(Source texts of formatted documents)
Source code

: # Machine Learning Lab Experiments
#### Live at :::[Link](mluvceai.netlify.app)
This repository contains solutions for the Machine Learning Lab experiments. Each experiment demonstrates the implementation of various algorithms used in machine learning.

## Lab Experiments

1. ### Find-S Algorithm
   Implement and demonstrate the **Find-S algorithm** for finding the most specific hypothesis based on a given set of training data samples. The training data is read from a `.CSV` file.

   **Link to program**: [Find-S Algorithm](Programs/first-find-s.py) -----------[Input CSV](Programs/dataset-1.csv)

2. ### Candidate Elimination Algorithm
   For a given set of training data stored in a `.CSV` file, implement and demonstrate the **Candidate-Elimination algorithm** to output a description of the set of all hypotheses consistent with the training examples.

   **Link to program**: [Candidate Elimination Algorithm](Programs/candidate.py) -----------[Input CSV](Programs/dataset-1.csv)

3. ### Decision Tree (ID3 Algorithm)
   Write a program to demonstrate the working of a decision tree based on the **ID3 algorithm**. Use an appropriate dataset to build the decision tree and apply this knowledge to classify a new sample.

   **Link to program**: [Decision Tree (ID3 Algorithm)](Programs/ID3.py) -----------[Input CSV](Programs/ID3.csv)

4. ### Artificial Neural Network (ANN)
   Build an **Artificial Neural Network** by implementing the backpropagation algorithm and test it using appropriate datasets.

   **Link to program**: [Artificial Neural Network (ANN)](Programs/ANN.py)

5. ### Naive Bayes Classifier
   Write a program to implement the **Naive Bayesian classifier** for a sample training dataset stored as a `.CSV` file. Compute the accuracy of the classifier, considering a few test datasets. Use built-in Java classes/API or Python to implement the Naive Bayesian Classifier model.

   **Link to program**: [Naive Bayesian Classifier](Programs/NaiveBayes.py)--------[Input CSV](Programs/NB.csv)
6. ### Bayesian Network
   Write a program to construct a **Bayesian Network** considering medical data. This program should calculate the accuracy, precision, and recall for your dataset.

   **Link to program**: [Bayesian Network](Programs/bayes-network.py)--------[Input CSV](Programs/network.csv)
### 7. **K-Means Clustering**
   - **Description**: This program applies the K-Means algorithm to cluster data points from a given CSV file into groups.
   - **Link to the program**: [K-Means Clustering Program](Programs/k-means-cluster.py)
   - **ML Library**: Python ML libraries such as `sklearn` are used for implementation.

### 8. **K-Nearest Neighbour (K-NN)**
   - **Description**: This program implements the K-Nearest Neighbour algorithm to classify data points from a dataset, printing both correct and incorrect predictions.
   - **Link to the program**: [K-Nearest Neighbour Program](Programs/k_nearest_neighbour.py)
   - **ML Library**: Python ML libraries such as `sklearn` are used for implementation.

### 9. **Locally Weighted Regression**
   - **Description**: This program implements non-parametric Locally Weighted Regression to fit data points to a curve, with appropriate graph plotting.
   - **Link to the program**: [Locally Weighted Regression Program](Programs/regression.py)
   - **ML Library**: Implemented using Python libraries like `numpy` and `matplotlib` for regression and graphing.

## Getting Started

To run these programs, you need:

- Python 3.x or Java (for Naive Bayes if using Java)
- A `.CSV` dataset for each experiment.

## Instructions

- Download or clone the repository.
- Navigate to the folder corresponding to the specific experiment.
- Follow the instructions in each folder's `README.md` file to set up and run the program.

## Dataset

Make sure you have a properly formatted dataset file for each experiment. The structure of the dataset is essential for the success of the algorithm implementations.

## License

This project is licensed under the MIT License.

* **Task directions**
Go to the line with "- **Link to the program**: [K-Means" in the entries above and repeat every line from there through the line with "### 8. **K-Nearest Neighbour (K-NN)**", exactly and with no other text.

* **Solution for this exercise**
   - **Link to the program**: [K-Means Clustering Program](Programs/k-means-cluster.py)
   - **ML Library**: Python ML libraries such as `sklearn` are used for implementation.

### 8. **K-Nearest Neighbour (K-NN)**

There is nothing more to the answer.